When there is no viand, eating only rice should be much safer than mixing into it too much salt, bagoong, soy sauce, patis or fish sauce, sugar or MSG. Pity the kidneys and the blood. But unlike bread that could be eaten as is, rice, for Filipinos, has to be flavored with something. But then, even bread has to have palaman (filling) or dapli (that’s Ilonggo for “to eat with”). And Filipino-style pasta has to be groaning with sauce (even as we say—argggh!—“sous”).

And when it is the other way around, like in Chinese banquets when it’s one ulam after another and the fried rice is to come only at the end, Filipinos are aghast. Where’s the rice? Ulam and rice must go together. Rice must be eaten with something. Even if, for the poor boy from Negros, it’s MSG.

I think MSG manufacturers should have a warning on MSG wrappers like plastic bags have. I’ve had my own “MSG syndrome” experience many years ago when, after a sumptuous meal in an Asian restaurant, I felt a tightening in my neck and was short of breath for about 30 minutes. I didn’t know about the MSG syndrome then and I thought I was just too full and I let the feeling pass without alerting anyone.

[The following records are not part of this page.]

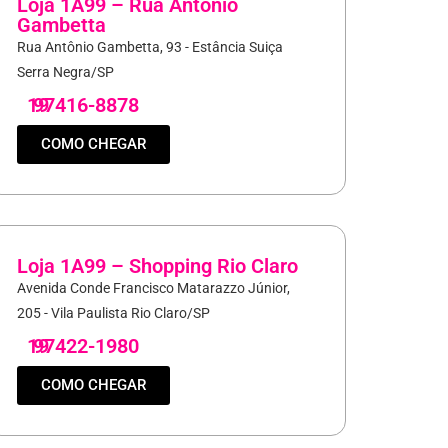
Loja 1A99 – Rua Antonio
Gambetta
Rua Antônio Gambetta, 93 - Estância Suiça
Serra Negra/SP
19
97416-8878
COMO CHEGAR
Loja 1A99 – Shopping Rio Claro
Avenida Conde Francisco Matarazzo Júnior,
205 - Vila Paulista Rio Claro/SP
19
97422-1980
COMO CHEGAR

But MSG or no MSG, what was a two-year-old boy or baby doing on the stairs that he had to fall? Well, the five kids were simply by themselves with no adult to look after them. The parents had to leave home to scrounge for their next meal.

This reminds me of the fairy tale “Hansel and Gretel” popularized by the Brothers Grimm which, I think, should be read “with parental guidance”. Brother and sister were abandoned in the woods by their parents who were too poor to feed them. Lost in the wilderness, they chanced upon a cottage full of goodies where a witch lived.

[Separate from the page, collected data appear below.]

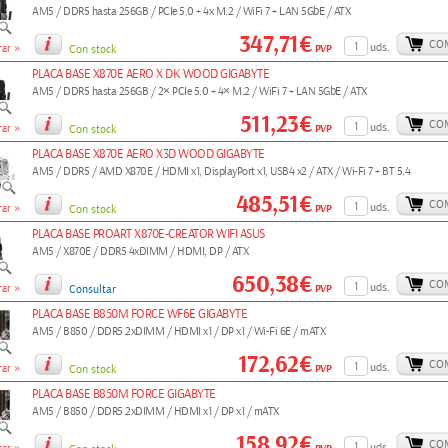
AM5 / DDR5 hasta 256GB / PCIe 5.0 + 4x M.2 / WiFi 7 + LAN 5GbE / ATX
347,71€
CO
»
uds.
PVP
ar
Con stock
PLACA BASE X870E AERO X DK WOOD GIGABYTE
AM5 / DDR5 hasta 256GB / 2× PCIe 5.0 + 4× M.2 / WiFi 7 + LAN 5GbE / ATX
511,23€
CO
»
uds.
PVP
ar
Con stock
PLACA BASE X870E AERO X3D WOOD GIGABYTE
AM5 / DDR5 / AMD X870E / HDMI x1, DisplayPort x1, USB4 x2 / ATX / Wi-Fi 7 + BT 5.4
485,51€
CO
»
uds.
PVP
ar
Con stock
PLACA BASE PROART X870E-CREATOR WIFI ASUS
AM5 / X870E / DDR5 4xDIMM / HDMI, DP / ATX
650,38€
CO
»
uds.
PVP
ar
Consultar
PLACA BASE B850M FORCE WF6E GIGABYTE
AM5 / B850 / DDR5 2xDIMM / HDMI x1 / DP x1 / Wi-Fi 6E / mATX
172,62€
CO
»
uds.
PVP
ar
Con stock
PLACA BASE B850M FORCE GIGABYTE
AM5 / B850 / DDR5 2xDIMM / HDMI x1 / DP x1 / mATX
158,92€
CO
uds.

That old tale arose from the famine of the 1300s in Europe when families had to dig for roots in the wild just so they could eat.

This reminds me of the news story, some years ago, about families in some remote place in the south who dug for wild edible roots so they could eat. Some fell ill because they did not know how to process and cook the starchy roots that were considered poisonous. Toxicologists, chemists and food technologists were called in to assess the root. I don’t know about the root cause.

I remember writing a column on the physiology of hunger after that. Maybe I should dig up that root, er, piece.

The story about the boy who ate MSG speaks not only about the poverty many families have to endure but also about parental neglect and ignorance. A family of seven (going on eight) subsisting on P60 a day, eating rice with salt and—why not—MSG… …Who to blame?

And now, even the cheapest ulam which is canned sardines is becoming expensive for the poor. Worse, canneries in the Zamboanga are either downsizing or stopping operations because of the prohibitive cost of production. Fishing vessels are grounded. Workers are laid off and weeping. Their employers are weeping.

If things don’t change, about 50,000 land- and sea-based workers in the Zamboanga fishing and canning industry who have lost their jobs will no longer be able to afford sardines. Their last pay could only go so far. Like the boy who ate MSG, they’d go dizzy and fall to the ground. Or they could go to the wilderness and dig for roots.